▸ **Texte**
-=-=-=-=-
L'évêque du Tibet, Monseigneur Giraudeau prévient Bacot qu'un voyageur allemand et un pasteur suédois ont failli se faire massacrer voici peu sur le chemin qu'il compte suivre à proximité d'une lamaserie non encore soumise à la Chine. Les missionnaires et les explorateurs avancent derrière les troupes chinoises qui écrasent les populations d'impôts et de corvées. Les moines tibétains sont à la tête de la rébellion. Le Français loge dans la demeure féodale d'un seigneur local qui ressemble à une ferme fortifiée. "Si la gaieté est l'indice du vrai bonheur, les Tibétains sont le peuple le plus heureux de la terre" note Bacot qui estime les Tibétains supérieurs à leurs adversaires chinois à tout point de vue (dignité, art équestre, politesse...).  

L'expédition croise une colonne chinoise dont les soldats sont atteints de dysenterie. L'explorateur assiste à la prise de possession du corps d'un moine par une divinité; la scène est saisissante: l'assistance est préparée par l'attente et la musique des trompes qui font vibrer les os dans la chair; le possédé, agité de spasmes intérieurs, se contorsionne en exprimant une douleur infinie. Dans les monastères, des gardes armés d'énormes gourdins maintiennent l'ordre en frappant les fidèles sur le dos ou sur la tête. Des terres autrefois visiblement cultivées sont maintenant incultes.  

Le responsable chinois accorde le soir à l'explorateur l'autorisation de poursuivre son chemin mais, pendant la nuit, il trouve des arguments pour se dédire dans l'intérêt de son interlocuteur, selon les principes de la politesse locale!  

Passage d'un fleuve dans une barque en peau de yack. Bacot engage un serviteur meurtrier de deux hommes qui suit l'expédition dans l'espoir d'échapper à la justice. Les yacks adorent manger les pièces d'habillement imprégnés du sel de la transpiration. L'or jaune pâle du Nyarong est le plus réputé; les orpailleurs vivent dans des huttes en bouse de yack.
-=-=-=-=-
▸ **Lignes de données**
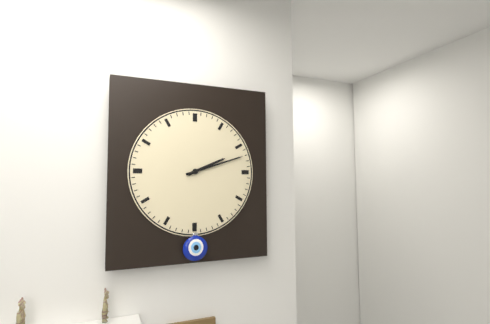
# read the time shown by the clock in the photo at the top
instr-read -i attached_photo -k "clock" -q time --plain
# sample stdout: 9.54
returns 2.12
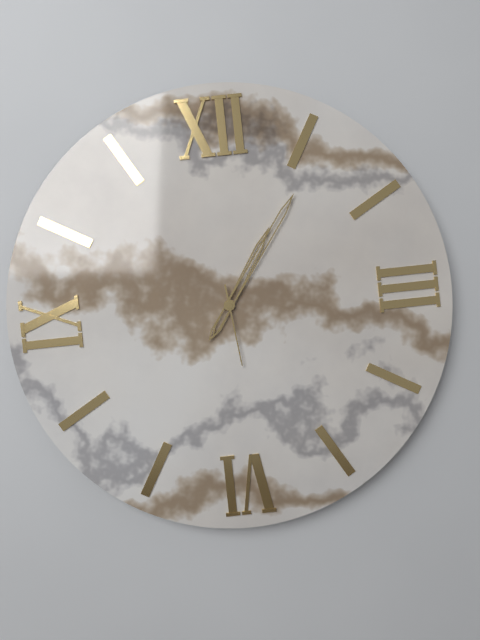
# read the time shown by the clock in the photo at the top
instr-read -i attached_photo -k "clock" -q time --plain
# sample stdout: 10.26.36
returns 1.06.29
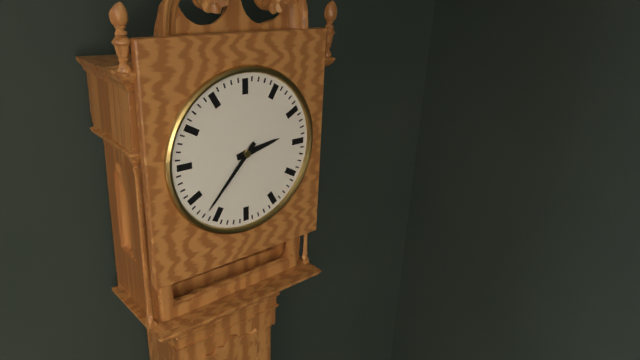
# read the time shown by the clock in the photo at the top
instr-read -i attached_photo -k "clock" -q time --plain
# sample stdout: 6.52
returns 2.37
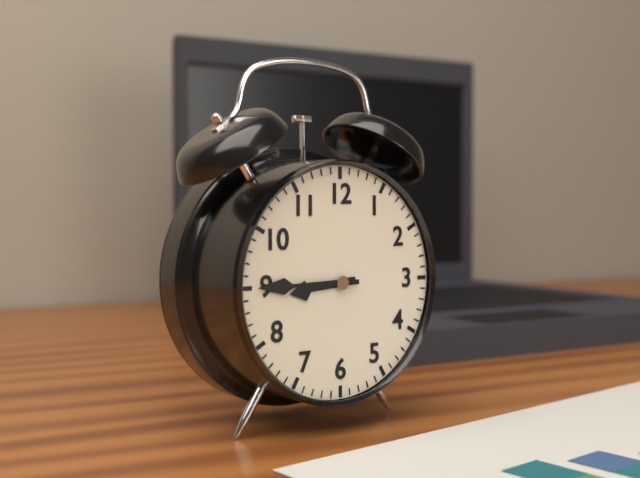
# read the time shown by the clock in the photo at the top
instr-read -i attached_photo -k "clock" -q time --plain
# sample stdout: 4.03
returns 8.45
-=-=-=-=-
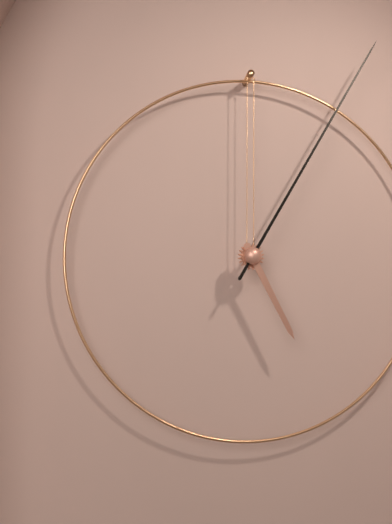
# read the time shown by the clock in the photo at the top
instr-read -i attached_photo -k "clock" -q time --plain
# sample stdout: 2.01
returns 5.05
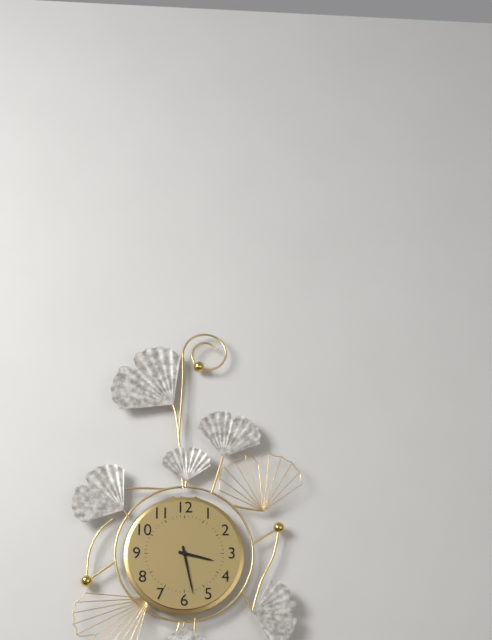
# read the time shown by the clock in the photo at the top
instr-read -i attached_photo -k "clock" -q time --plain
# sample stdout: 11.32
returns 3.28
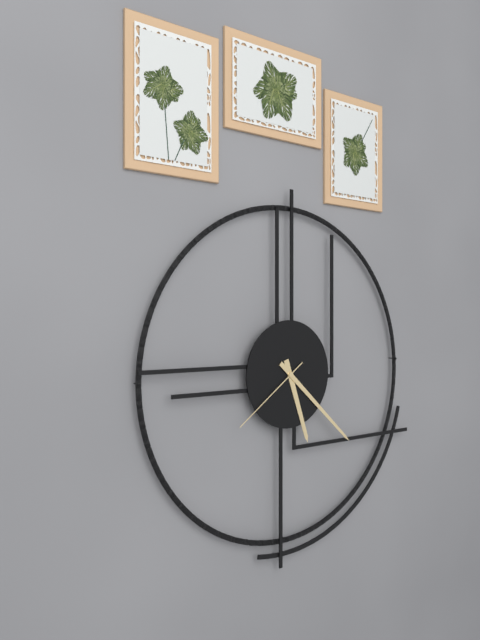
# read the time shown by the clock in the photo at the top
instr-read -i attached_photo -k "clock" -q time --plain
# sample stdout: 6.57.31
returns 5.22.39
-=-=-=-=-
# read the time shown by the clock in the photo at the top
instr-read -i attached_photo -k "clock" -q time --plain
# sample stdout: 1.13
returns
-=-=-=-=-
▸ **Consignes**
• 1. Recopiez le récit du voyage de Bacot au Tibet en commençant par « L'expédition croise une » et en allant jusqu'à « la politesse locale! », mais remplacez « gourdins » par « bâtons ».
• 2. Selon le récit du voyage de Bacot au Tibet, les affirmations suivantes sont-elles exactes ? Répondez par oui ou non, puis citez les mots du récit qui le prouvent. (a) Les soldats de la colonne chinoise sont atteints de dysenterie. (b) Bacot juge les Chinois supérieurs aux Tibétains. (c) Les orpailleurs vivent dans des maisons de pierre.
• 3. Écrivez la suite du récit du voyage de Bacot au Tibet, à partir de sa dernière phrase.
Les lignes n'ont aucun rapport avec le récit du voyage de Bacot au Tibet.

▸ **Réponses dans l'ordre**
• 1.
L'expédition croise une colonne chinoise dont les soldats sont atteints de dysenterie. L'explorateur assiste à la prise de possession du corps d'un moine par une divinité; la scène est saisissante: l'assistance est préparée par l'attente et la musique des trompes qui font vibrer les os dans la chair; le possédé, agité de spasmes intérieurs, se contorsionne en exprimant une douleur infinie. Dans les monastères, des gardes armés d'énormes bâtons maintiennent l'ordre en frappant les fidèles sur le dos ou sur la tête. Des terres autrefois visiblement cultivées sont maintenant incultes.  

Le responsable chinois accorde le soir à l'explorateur l'autorisation de poursuivre son chemin mais, pendant la nuit, il trouve des arguments pour se dédire dans l'intérêt de son interlocuteur, selon les principes de la politesse locale!

• 2.
(a) Oui : « dont les soldats sont atteints de dysenterie ».
(b) Non : « estime les Tibétains supérieurs à leurs adversaires chinois à tout point de vue ».
(c) Non : « les orpailleurs vivent dans des huttes en bouse de yack ».

• 3.
Rencontre d'une réincarnation de Chenrezig (comme le Dalaï lama), le Tchraker lama, qui possède trente chevaux blancs; partisan des Chinois, la politique du mandarin local, qui vient d'ouvrir un marché, d'interdire le commerce aux moines et de leur retirer le droit de rendre la justice, commence à l'inquiéter; il n'ose pas sortir de peur d'être assassiné par la reine de Kandze, cité très antichinoise. 

Exemple d'une étrange polyandrie: l'un des maris a vingt cinq ans, l'autre soixante, le plus âgé appelle l'autre son fils! Lorsqu'un cadet veut user de ses droits de mari de la femme de son aîné, ce dernier doit quitter la maison, car le fait d'user de la femme fait du cadet le maître des lieux; ce maître accroche sa ceinture et ses bottes ou son pantalon à la porte et l'aîné ne pourra revenir que lorsqu'il aura enlevé ces marques de prise de possession; la femme n'est qu'un objet parmi les autres. 

Les Tibétains préfèrent les marmottes grassouillettes aux lièvres maigres; pour montrer leur mépris pour ces derniers, ils les broient dans un mortier et mangent cette bouillie crue!  

Un responsable tibétain s'oppose au passage de Bacot à travers le Nyarong: il réunit des troupes et craint qu'un Français ne renseigne les Chinois; les Tibétains soupçonnent les Européens d'être derrière les entreprises d'expansion chinoises; l'affaire s'arrange, les envoyés du potentat local se laissant corrompre par une poignée de roupies dissimulée dans l'écharpe de bienvenue (kata) qui leur est offerte. Bacot observe que même le meurtre chez les Tibétains prend un air innocent et paisible. Ils ne disent jamais oui d'emblée, avec eux, on peut toujours causer, mais la discussion dure longtemps!  

Un lama se rend de pâturage en pâturage, bénissant les troupeaux, coupant en morceaux au bord d'une rivière un moine qui, l'accompagnant, est mort en route, pour les funérailles célestes et, chemin faisant, emplissant sa besace de cadeaux. Le beurre de yack sert à tout: tanner le cuir, graisser les pieds des animaux et, en le fondant, procurer la boisson aux hommes et la nourriture aux chevaux, gavés de force, malgré leur répugnance, comme des oies... Les Tibétains ne s'inquiètent guère des brigands; la réalité ne les alarment pas, seule les fictions les émeuvent.  

Dans la vallée du Yalong, traversée d'une forêt de cèdres et de pins argenté où les pieds écrasent des fraises et des framboises, où les mains cueillent des cerises, des groseilles et des pêches et où l'on aperçoit parfois une vigne sauvage aux raisins noirs gonflés d'un jus pourpre. Un guide refuse de se laisser photographier de peur d'être à la merci de l'étranger qui l'enferme dans une boîte. Les guerriers intrépides contre les Chinois font preuve d'une étrange timidité face à Bacot et son expédition; est-ce la surprise qui les paralyse?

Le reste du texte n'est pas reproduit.